*What you are asked to do*
Every line below should be copied exactly; drop the pictures.

*Collected data*
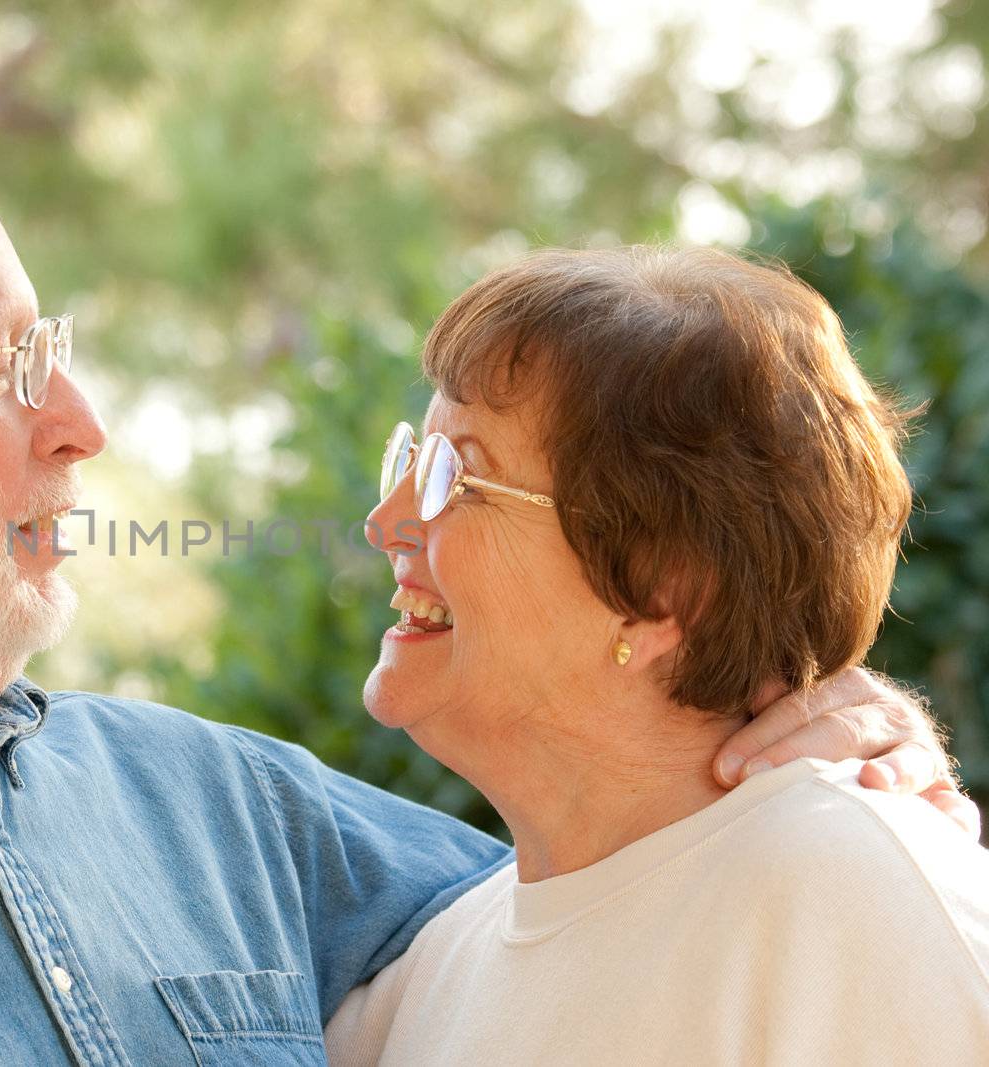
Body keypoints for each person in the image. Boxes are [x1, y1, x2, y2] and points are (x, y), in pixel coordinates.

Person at [0, 132, 964, 1065]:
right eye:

*Task result*
Body keypoints for each person in the image. Boxes are [x1, y1, x2, y2] and points are (x, y), in pixel coordinates.

Person at [0, 132, 964, 1065]:
right eye:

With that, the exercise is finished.